Here’s a quick intro to what they are.

Protocol buffers are binary XML

Well, sort of. XML is more complicated than protocol buffers are – protobufs have no concept of namespaces, attributes vs subelements, character escaping, DTDs or any of the other things that make XML complicated. But the essential idea is the same – it’s a way of representing trees of structured data in such a way that they can be extended in a backwards compatible manner.

The key features of protocol buffers are:

  • A very efficient yet simple binary encoding. A minimal protobuf takes only a few bytes due to clever use of variable-length integers.
  • A simple specification syntax that lets you define a schema far more easily than an XML Schema would be.
  • A compiler that produces objects representing your structures in either C++, Python or Java. These objects present a much cleaner and simpler interface than the XML DOM – it’s quite feasible to represent all your programs internal state this way, whereas it’d be painful to replace a native object heirarchy with XML.
  • A set of tools that let you quickly serialize and deserialize them.
  • A lightweight (incomplete) set of interfaces that let you hook protobufs up to an RPC system.

Usage in RPC

Protocol buffers are so named because they were developed as a wire protocol for server communication within Google. Over time this developed into a full high performance RPC system that supports many advanced features. In particular it’s very easy to debug and troubleshoot, a feature I find invaluable day in, day out. At heart though, this RPC system is still based on protocol buffers – the RPC protocols are defined using them.

The key feature here is that it’s very easy to extend protocols based on protobufs over time. Alternatives like CORBA, DCOM or Ice don’t have a particularly elegant approach to this – if you want to introduce a new parameter to an RPC for instance, you need to introduce a whole new interface, and then translate the call through. In a protobuf based system, you just mark the new field as optional and then use the has_foo() function before accessing it in your new server. When the client is ready to use the new parameter, one set_foo() call is all it takes.
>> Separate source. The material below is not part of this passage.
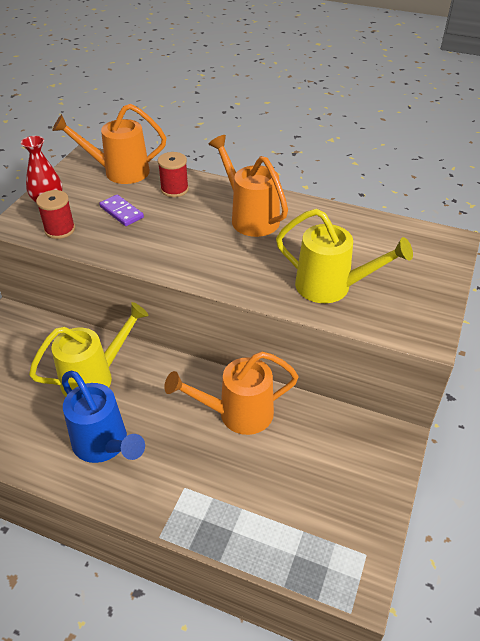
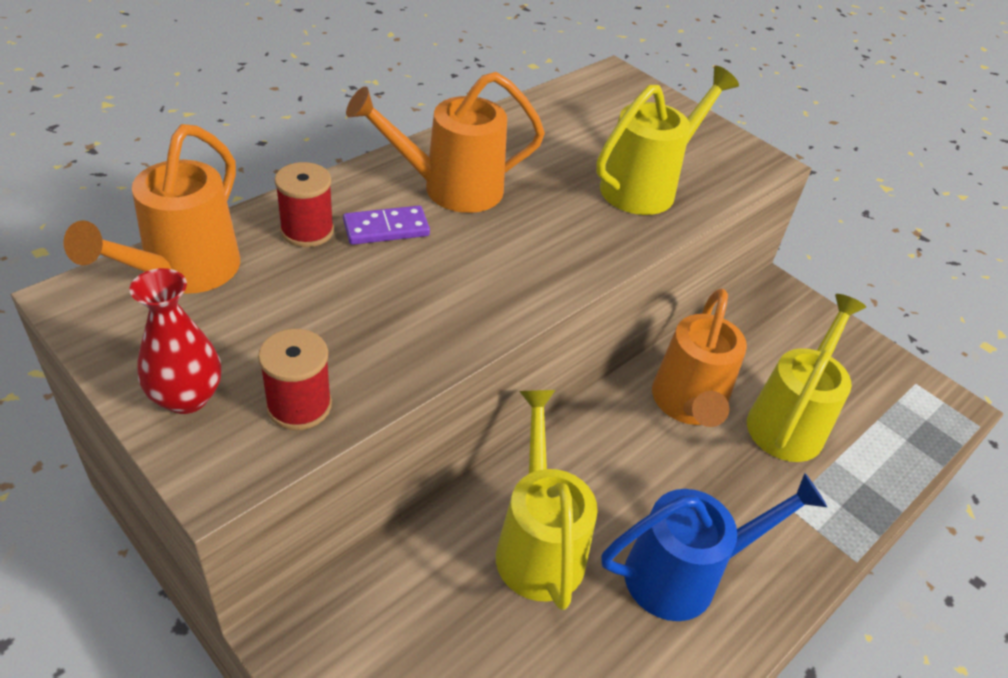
camera: 70 degrees left, 0 degrees up
(121, 212) = (316, 310): purple domino -> purple domino (386, 229)
(261, 473) = (789, 421): none -> yellow watering can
The next key feature is that it’s very efficient on the wire. Protocols like SOAP or XML-RPC are really not designed for efficiency at all. In many cases, this won’t be a big deal, but for Google it is because we push everything so hard.
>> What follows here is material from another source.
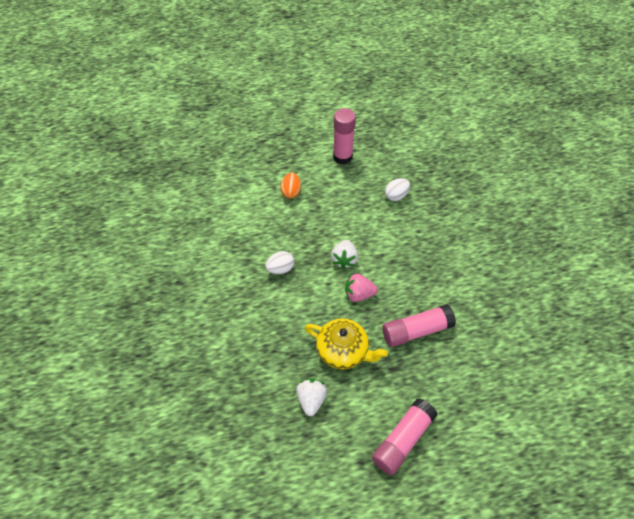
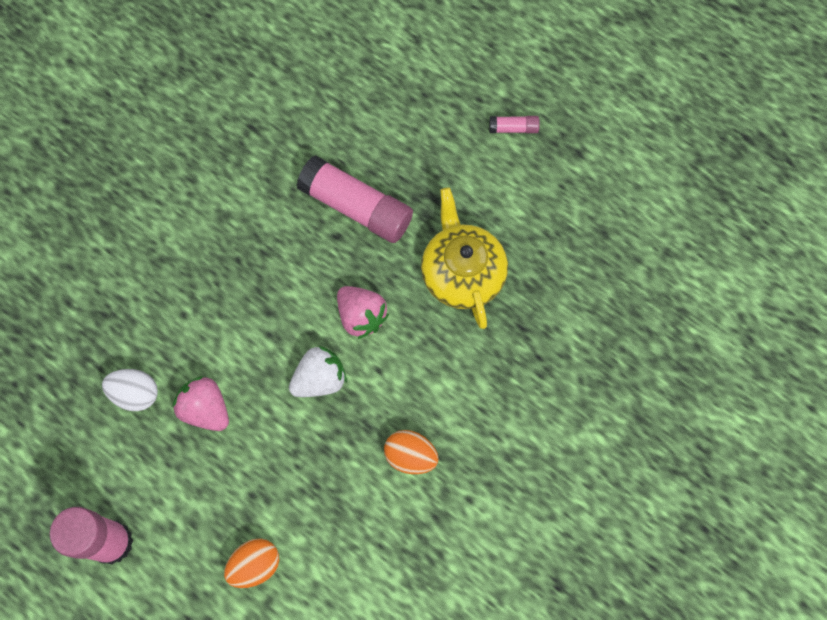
camera: 130 degrees left, 15 degrees up
(280, 269) = (410, 456): white egg -> orange egg
(311, 400) = (558, 260): white strawberry -> none
(368, 213) = (206, 409): none -> pink strawberry
(403, 440) = (513, 128): pink glue stick -> pink glue stick, size x0.44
Protocol buffers as a file format

Because they efficiently serialize to binary, can be used from at least 3 key languages (and more in future) and can be extended over time, protocol buffers are a perfect fit for many file formats. Most open source programs these days have based their file formats on XML. OpenOffice, AbiWord, Inkscape and more all use XML markup languages to save their data. Because XML tends to be very large, they often zip it, resulting in a very slow and complicated piece of code to load or save these files. This matters – a big part of the complexity of the Word/Excel formats is due to “quicksave”, a feature that users love as it lets auto-save be less intrusive and more frequent, but which complicates the codebase considerably.

Protocol buffers have a more or less optimal binary representation and can be deserialized into in-memory objects extremely fast. Nothing stops you gzipping part or all of them if you want to eliminate some redundancy, but it’ll be redundancy on the application level that is eliminated, not on the format level.

Go check it out

Seriously, it’ll only take a few minutes to read the docs, and you’ll add a valuable tool to your arsenal. Whilst the problem that protocol buffers solve isn’t new, this is one of the best implementations I’ve seen so far. I hope the open source community embraces this system as a way to make easier to use, more efficient file formats and network protocols for its applications.